Tōkyō: Wan'ya Kihee, [preface dated Meiji 4 (1871)].
The first two series (of three) of Robun's famous satire on the perceived sophistication of Western customs. In the work, he ridicules characters who argue that the (Western) custom of eating beef introduced to Japan is 'civilised'. Sharalyn Orbaugh (2007) suggests that "[a]lthough nutrition was the basis of the original promotion of beef by educator and statesman Fukuzawa Yukichi, its concurrent power as a metaphor for cultural control of the natural world is apparent in Kanagaki Robun's story Aguranabe (Sitting around the stew pot, 1871)", adding that "Robun is mocking those Japanese who have rushed to embrace the new Western fads, and the speeches of his characters reveal the implicit connections between the meaty contents of the 'stew pot' and the larger implications of modernization". Richard Reitan (2009) furthermore notes that, in Robun's work, "[t]he beefeater, even as he spoke of 'unenlightened boors,' 'savages,' and 'barbaric superstitions,' was himself made to appear foolish. In this way, Robun brings civilized conduct and foolishness together, collapsing the opposition upon which the advocates of civilization relied." A total of three series (in five volumes) were published, with Kawanabe Kyōsai providing the illustrations for the first volume of the third series only. A scarce set of the first and second series from one of Robun's best-known works.

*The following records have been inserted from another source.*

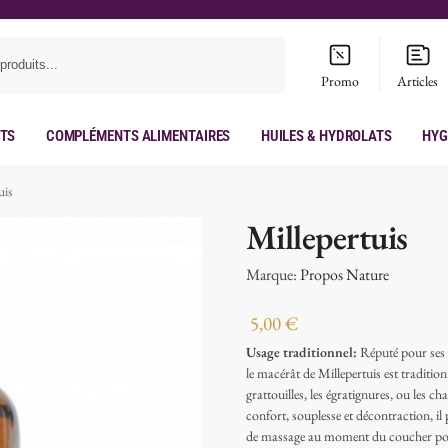
Recherche
Promo
Articles
its
Compléments Alimentaires
Huiles & hydrolats
Hyg
uis
Millepertuis
Marque:
Propos Nature
5,00
€
Usage traditionnel:
Réputé pour ses p
le macérât de Millepertuis est traditionn
grattouilles, les égratignures, ou les 
confort, souplesse et décontraction, il 
de massage au moment du coucher pour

First and second series. Three four-hole-bound (yotsumetoji) volumes, complete, on double leaves, traditional East Asian binding style (fukurotoji). Original wrappers creased, worn, and stained, binding strings cut in places. Occasional small marks and minor thumbing internally. Browning to lower margin of first few leaves of volume one of series two. Minor abrasion to extremities of first few leaves of volume two of second series. Small tears, repaired, to upper pastedown of same volume. 26; [1], 19; 22 leaves. 18.2 x 11.7; 18.5 x 12.5; 18.5 x 12.5 cm.
❧ Orbaugh, Sharalyn. Japanese Fiction of the Allied Occupation: Vision, Embodiment, Identity. Leiden: Brill, 2007.
❧ Reitan, Richard. Making a Moral Society: Ethics and the State in Meiji Japan. Honolulu: University of Hawai’i Press, 2010.